Given the large expectations, the market may be disappointed with the Budget, regardless of the real merits. This could turn into another case of "buy on rumour and sell on news" as indeed, many budgets are.
The post-election scenario has already seen some selling on news. The expectations of a BJP win drove the market into the stratosphere. There has been quite a bit of profit-booking since. One cause of disappointment has been the realisation that Narendra Modi doesn't have much in the way of political talent to tap for Cabinet appointments. Nor can he centralise decision-making at the Centre in the same manner that he famously did in Gujarat. He will have to empower the bureaucracy and ministers to take decisions and hope they get things right.
On the external front, the European Central Bank is indicating that it will keep money supply loose. The US stockmarket has rallied to new heights despite (or perhaps because of) one per cent contraction (annualised) in January-March 2014 GDP. This is being written off as weather-related, with strong growth and reduced jobless claims seen so far in Q2 (April-June).
The American Quantitative Easing 3 continues to be gradually scaled back. Now, there are also quiet murmurs out of Japan about a tapering of the 13-month quantitative expansion programme that is the foundation of Abenomics. If those rumours are substantiated, traders will revisit assumptions about the 6 trillion Yen (about $60 billion) that the Bank of Japan pumps out every month.
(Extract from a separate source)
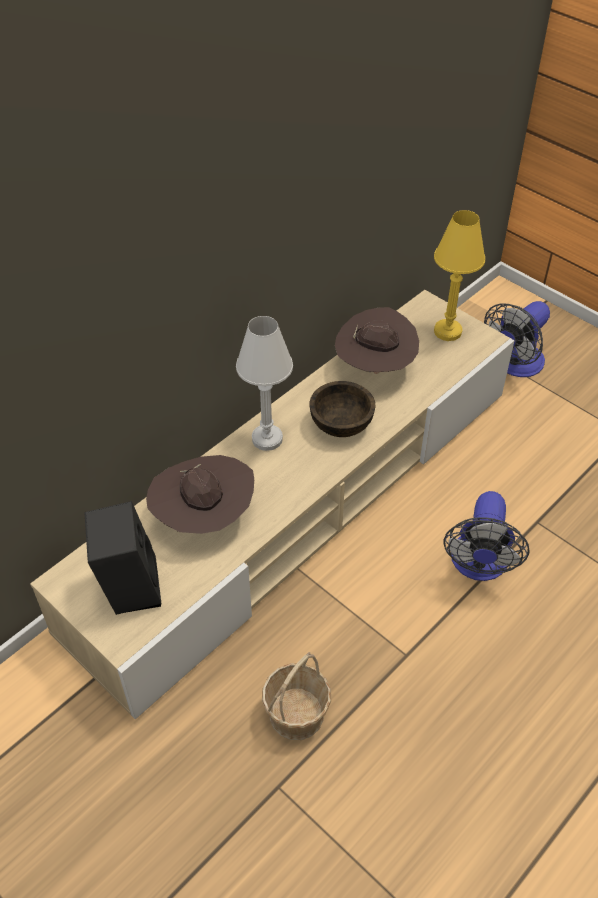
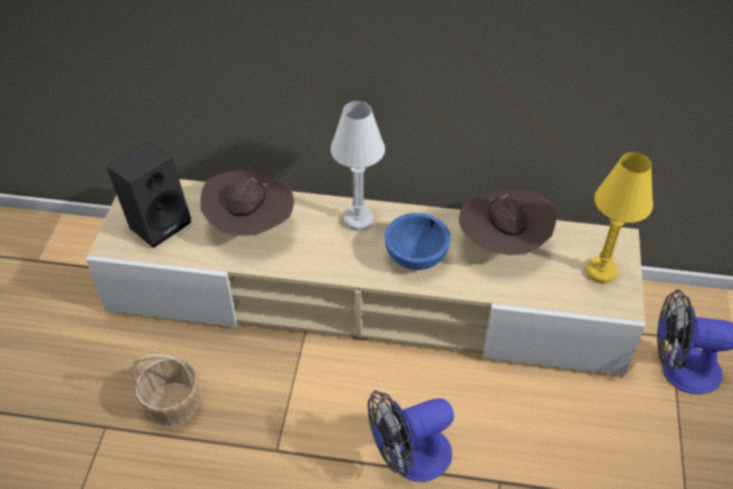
camera: 55 degrees right, 0 degrees up
(341, 424) = (416, 256): brown bowl -> blue bowl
The Reliance-Network 18 announcement is being viewed with a degree of puzzlement since the RIL open offers are below current market prices in a couple of cases. The PricewaterhouseCoopers report on the MCX is believed to contain some damaging details about insider transactions. Further revelations on this front could be expected.
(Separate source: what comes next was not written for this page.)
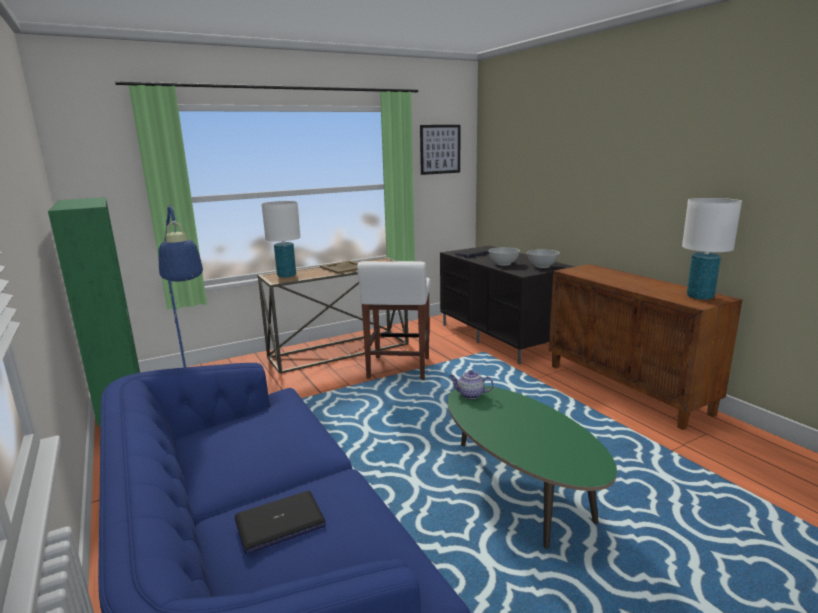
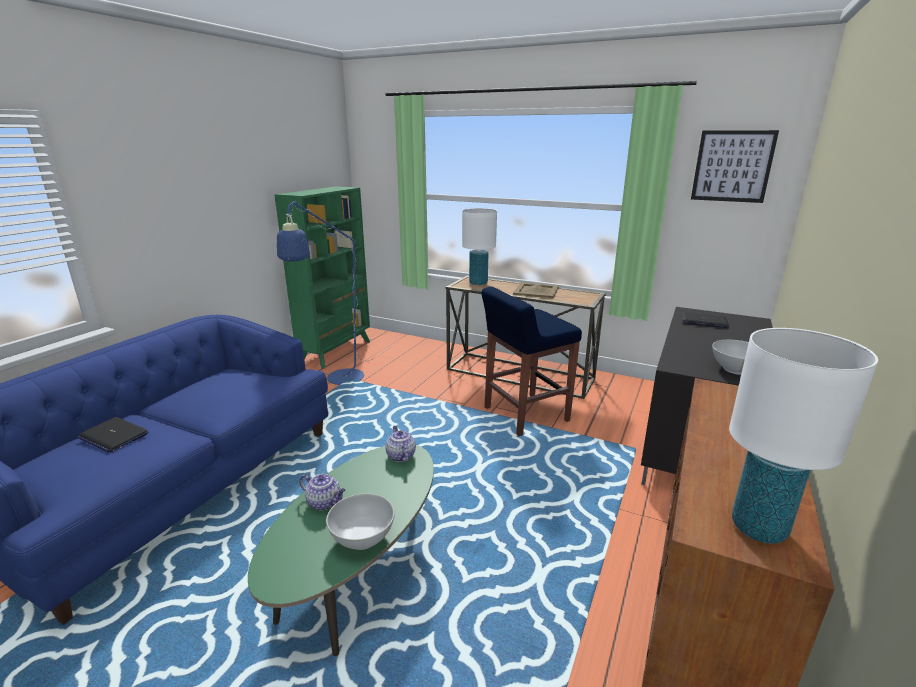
camera: 55 degrees right, 5 degrees up
(398, 368) = (524, 414): white stool -> blue stool
(503, 264) = (696, 346): white bowl -> white bowl (362, 538)
(506, 436) = (325, 503): none -> teapot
The options market has seen calming down. The Volatility Index or VIX indicates that implied volatility is falling, which is usually a sign of a bull market. Domestic institutional investors have been heavy net sellers through the election season. It will be interesting to see if there's a change in attitude.
There has been massive selling at close to Nifty 7,500 levels. There looks to be some support at the current 7,200 level and below, at roughly 50-point intervals. The Nifty could, therefore, range trade with an upside bias until such time as the Budget is announced.